Bien des choses ayant déjà été dites sur la nouvelle taxe que le Gouvernement veut créer, j'insisterai pour ma part sur ses aspects juridiques, sans avoir l'outrecuidance de me faire plus savante que les professeurs Guy Carcassonne et Gilbert Parléani, qui ont rédigé une note fort intéressante sur le respect des principes de droit communautaire, de constitutionnalité et de liberté de communication que la création de cette nouvelle taxe semble mettre à mal.
Les professeurs Carcassonne et Parléani montrent bien que cette taxe pose plusieurs problèmes. Tout d'abord, « aucun lien tangible ne relie les assujettis futurs aux modes de gestion de l'audiovisuel public », ce qui paraît contraire au droit communautaire.
En outre, « des interrogations surgissent du fait que des entreprises qui ont une activité de communication ou de diffusion d'images ou de musique ne seront pas taxées, alors que leur activité est en partie de même nature que celle des opérateurs de télécommunications et de communications électroniques », pour leur part soumis à la taxe. Le principe d'égalité devant l'impôt est donc mis en cause.
Quant au droit communautaire de la concurrence, on pourrait considérer ces taxes, une fois reversées – si elles le sont – au service public de l'audiovisuel, comme des aides d'État. Or, « la qualification d'“aide d'État au profit des chaînes de service public” empêcherait toute mise en oeuvre du soutien compensatoire au profit des chaînes de service public avant que la Commission ait donné son “feu vert”. Si le financement envisagé venait à être mis en oeuvre avant ce “feu vert”, tout intéressé, et en particulier tout opérateur concurrent des chaînes de service public, pourrait demander au juge français d'interdire le financement, voire de condamner les bénéficiaires au remboursement des financements reçus de façon illicite. […] Il apparaît en effet que le soutien public qui serait renforcé au profit de ces chaînes devrait être considéré comme une “aide d'État” au sens des articles 87 et suivants du traité de Rome. » Enfin, « l'affectation globale du produit de la taxe aux chaînes publiques ferait problème, car elle ne peut pas être toujours proportionnée aux obligations de service public : une taxe assise sur le chiffre d'affaires des opérateurs de télécommunications et de communications électroniques variera selon leur activité propre, et non pas en fonction des besoins en compensation des chaînes de service public. »
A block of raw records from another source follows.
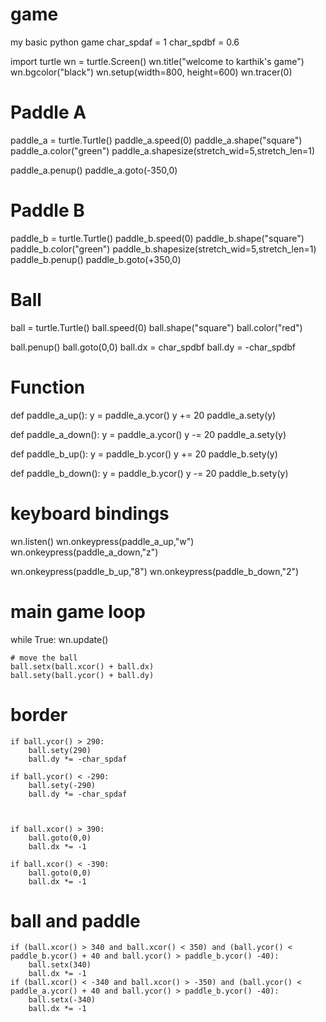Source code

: # game
my basic python game
char_spdaf = 1
char_spdbf = 0.6



import turtle
wn = turtle.Screen()
wn.title("welcome to karthik's game")
wn.bgcolor("black")
wn.setup(width=800, height=600)
wn.tracer(0)

# Paddle A
paddle_a = turtle.Turtle()
paddle_a.speed(0)
paddle_a.shape("square")
paddle_a.color("green")
paddle_a.shapesize(stretch_wid=5,stretch_len=1)

paddle_a.penup()
paddle_a.goto(-350,0)


# Paddle B
paddle_b = turtle.Turtle()
paddle_b.speed(0)
paddle_b.shape("square")
paddle_b.color("green")
paddle_b.shapesize(stretch_wid=5,stretch_len=1)
paddle_b.penup()
paddle_b.goto(+350,0)

# Ball
ball = turtle.Turtle()
ball.speed(0)
ball.shape("square")
ball.color("red")

ball.penup()
ball.goto(0,0)
ball.dx = char_spdbf
ball.dy = -char_spdbf

# Function
def  paddle_a_up():
    y = paddle_a.ycor()
    y += 20
    paddle_a.sety(y)

def  paddle_a_down():
    y = paddle_a.ycor()
    y -= 20
    paddle_a.sety(y)




def  paddle_b_up():
    y = paddle_b.ycor()
    y += 20
    paddle_b.sety(y)

def  paddle_b_down():
    y = paddle_b.ycor()
    y -= 20
    paddle_b.sety(y)

# keyboard bindings
wn.listen()
wn.onkeypress(paddle_a_up,"w")
wn.onkeypress(paddle_a_down,"z")

wn.onkeypress(paddle_b_up,"8")
wn.onkeypress(paddle_b_down,"2")







# main game loop

while True:
    wn.update()

    # move the ball
    ball.setx(ball.xcor() + ball.dx)
    ball.sety(ball.ycor() + ball.dy)


# border
    if ball.ycor() > 290:
        ball.sety(290)
        ball.dy *= -char_spdaf

    if ball.ycor() < -290:
        ball.sety(-290)
        ball.dy *= -char_spdaf



    if ball.xcor() > 390:
        ball.goto(0,0)
        ball.dx *= -1

    if ball.xcor() < -390:
        ball.goto(0,0)
        ball.dx *= -1


# ball  and paddle

    if (ball.xcor() > 340 and ball.xcor() < 350) and (ball.ycor() < paddle_b.ycor() + 40 and ball.ycor() > paddle_b.ycor() -40):
        ball.setx(340)
        ball.dx *= -1
    if (ball.xcor() < -340 and ball.xcor() > -350) and (ball.ycor() < paddle_a.ycor() + 40 and ball.ycor() > paddle_b.ycor() -40):
        ball.setx(-340)
        ball.dx *= -1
Par ailleurs, ces deux éminents professeurs s'interrogent sur la constitutionnalité de cette disposition au regard du droit français. Cette nouvelle taxe semble en effet contraire au principe de l'égalité des citoyens devant les charges publiques puisque certains contributeurs seulement sont appelés à supporter cette taxe d'intérêt général au bénéfice de tous. Or, le législateur doit toujours fonder son appréciation sur des critères objectifs et rationnels en fonction des buts qu'il se propose d'atteindre. Dans le cas présent, « l'absence de précision sur les intentions du Gouvernement contraint à des conjectures, mais ces dernières, à des degrés divers, laissent toujours planer le risque d'une inconstitutionnalité. ».
Le lien entre votre nouvelle taxation et la mesure qu'elle a vocation à financer n'est pas clairement établi, ce qui est gravement contraire au principe d'égalité. Toutes les entreprises étant placées dans une même situation au regard de la loi fiscale, rien ne saurait justifier que certaines soient sélectivement désignées pour être assujetties à une taxation particulière : ce serait constitutif d'une rupture d'égalité difficilement compréhensible. La Constitution n'admet pas la possibilité, même pour le législateur, de décider d'une taxation qui serait prise « à la tête du contribuable », si l'on peut dire. Par définition, tout choix qu'il serait amené à faire pour dresser la liste des assujettis ne pourrait se prévaloir des critères d'objectivité et de rationalité qu'exige la jurisprudence.